Сослан Теймуразович при жизни обитал в отдаленном Бескудникове, но едва Денис Грязнов вошел в подъезд блочного дома, как у него возникло ощущение, что он попал в восточную сказку. Лестница, ведущая к лифтам, была отгорожена бетонной аркой, расписанной под мавританскую, на стенах красовались изображения минаретов, джиннов, ковров-самолетов… «Очевидно, тоже дело рук Шанаева, – пришло в голову Денису. – И вправду, большой был оригинал».
Квартира встретила его затененными окнами: несмотря на то, что день выдался пасмурный, даже его скудный свет отцеживали жалюзи.
– Сюда, пожалуйста, – негромко шепнула симпатичная брюнетка, проводя его в маленькую боковую комнату. – Мама вас ждет.
Вдова, увешанная, вероятно, всем золотым запасом семьи, с южными глазами, говорящими, что в прошлом она была кавказской красавицей, долго и сосредоточенно рассматривала черно-белые и цветные фотографии, а потом вдруг зарыдала, чем повергла Дениса в смущение. По молодости он совершенно не выносил женских слез.
– Вашему мужу была так дорога эта картина? – спросил он со всей возможной деликатностью.
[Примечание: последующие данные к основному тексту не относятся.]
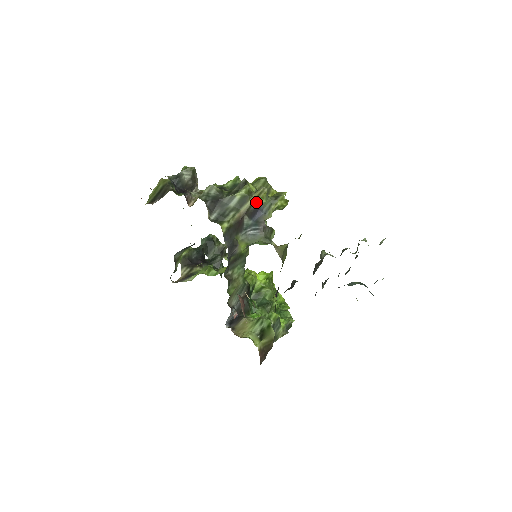
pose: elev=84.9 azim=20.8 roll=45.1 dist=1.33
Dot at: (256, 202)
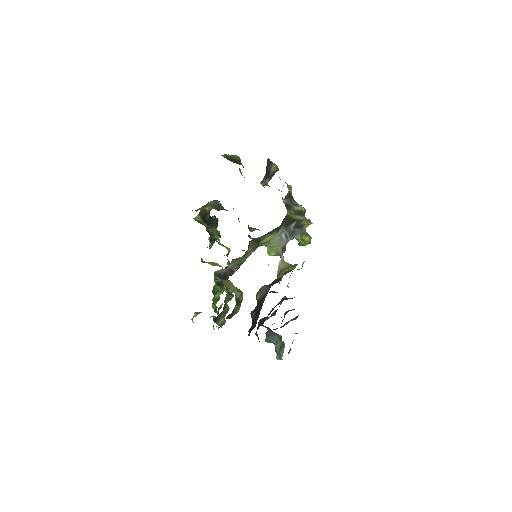
Dot at: (304, 222)
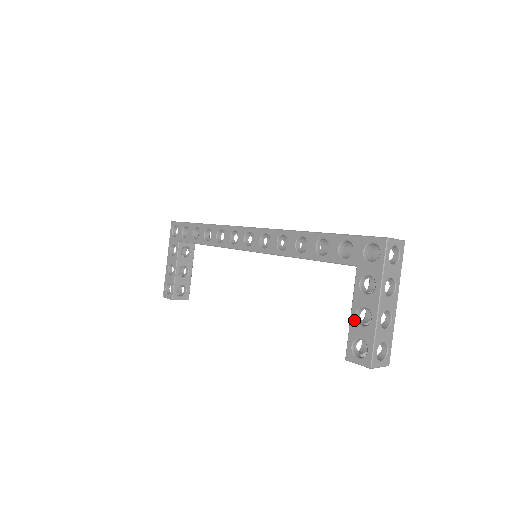
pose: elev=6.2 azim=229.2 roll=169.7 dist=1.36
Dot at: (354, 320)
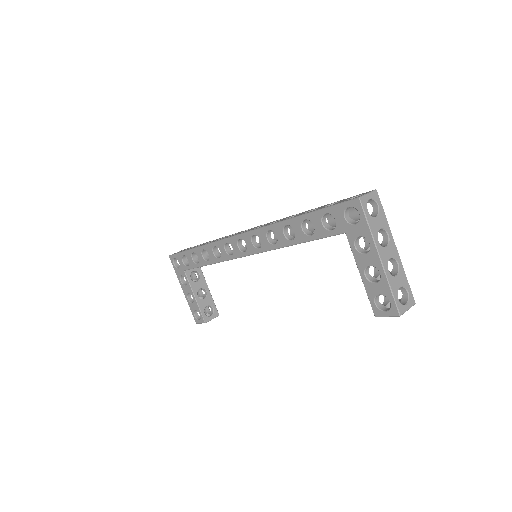
Dot at: (366, 280)
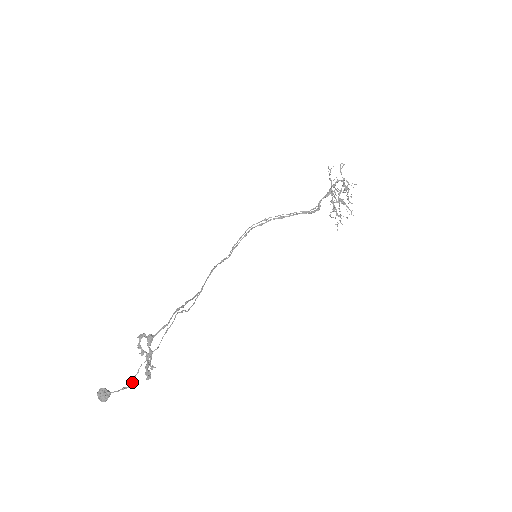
– Это дерево… в точности, как в моей деревне под окном!
– Понимаете, нам важно знать, откуда ваш муж взял эту картину. – Забывшись, Денис повысил голос, и из-за полуприкрытой двери на него негодующе зашикала дочь.
– Картину…
– Вы ее помните? Когда она появилась в вашем доме? В каком году?
– Разве упомнишь… У нас много картин было. Не задерживались, муж их распродавал…
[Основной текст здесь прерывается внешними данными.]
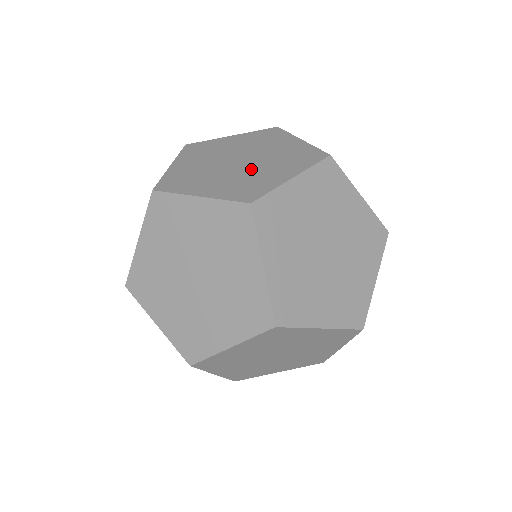
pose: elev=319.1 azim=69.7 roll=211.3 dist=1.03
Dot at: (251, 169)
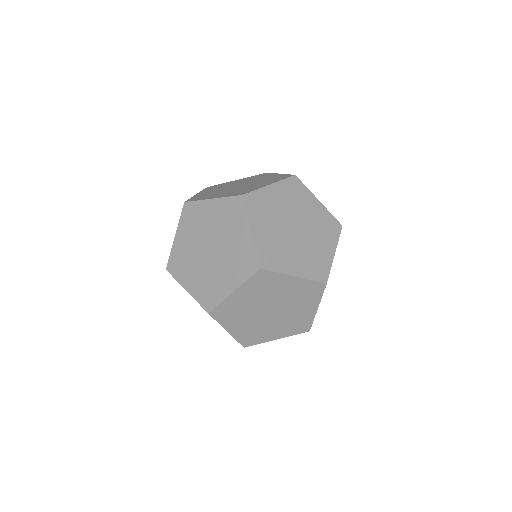
Dot at: (308, 242)
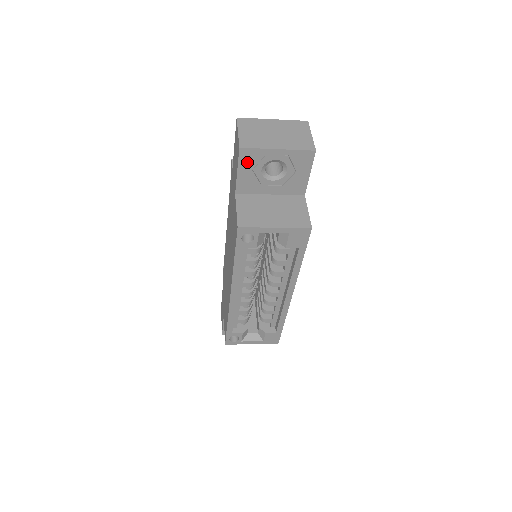
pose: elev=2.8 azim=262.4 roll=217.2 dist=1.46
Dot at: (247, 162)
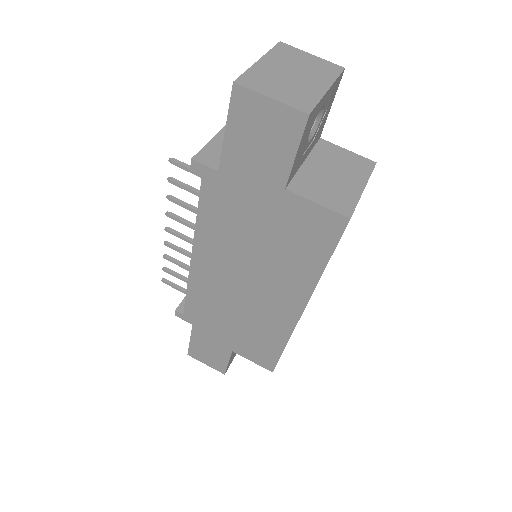
Dot at: (306, 132)
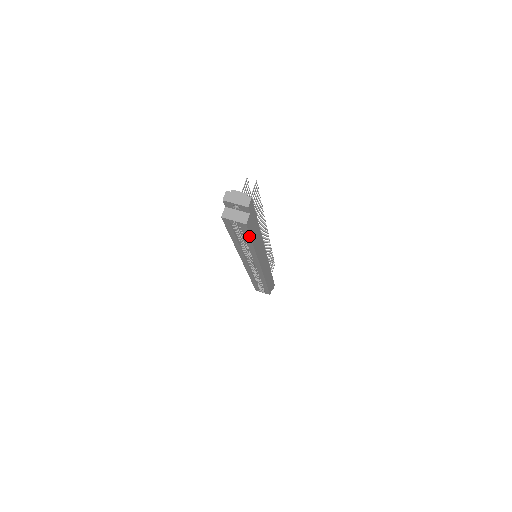
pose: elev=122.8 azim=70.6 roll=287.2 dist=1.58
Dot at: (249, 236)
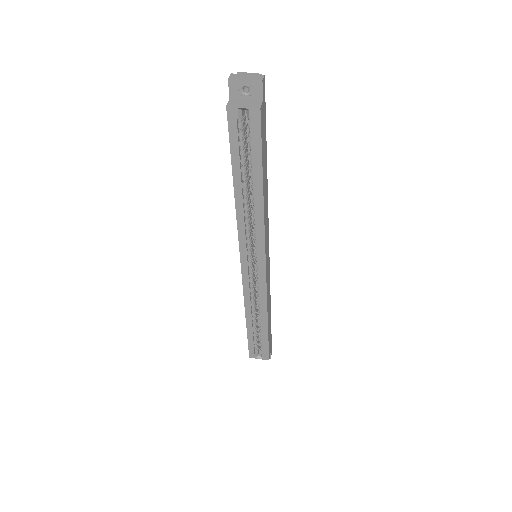
Dot at: (260, 151)
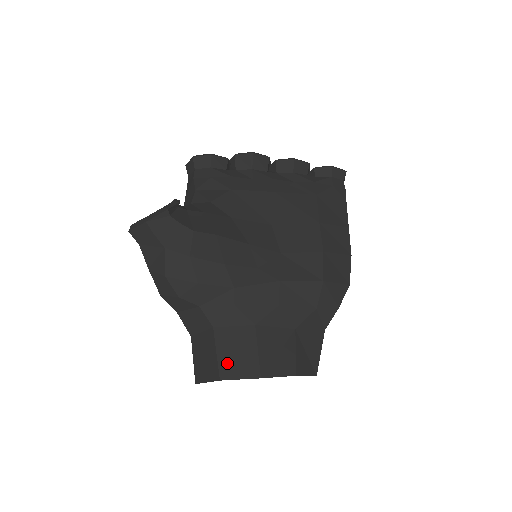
Ничего не добившись от скорбящей вдовы, Денис раздраженно вышел на просторы Бескудникова. Прогнозы о неласковом отношении коллекционеров к тем, кто интересуется их сокровищами, полностью оправдались.
И куда ему было теперь податься?
6
– Подумать только, а ведь это заграница, – притворно-важно проговорил Турецкий.
Грязнов издевательски хмыкнул, озирая окрестности. Львовский аэропорт всячески напоминал об оставленной два часа назад родине: ангары, не крашенные, должно быть, с прошлого века; бестолковое мельтешение пассажиров; зал с каким-то образом уцелевшей росписью, изображающей подвиг граждан советского Львова; запах мочи по углам… Если это заграница, она здорово замаскировалась.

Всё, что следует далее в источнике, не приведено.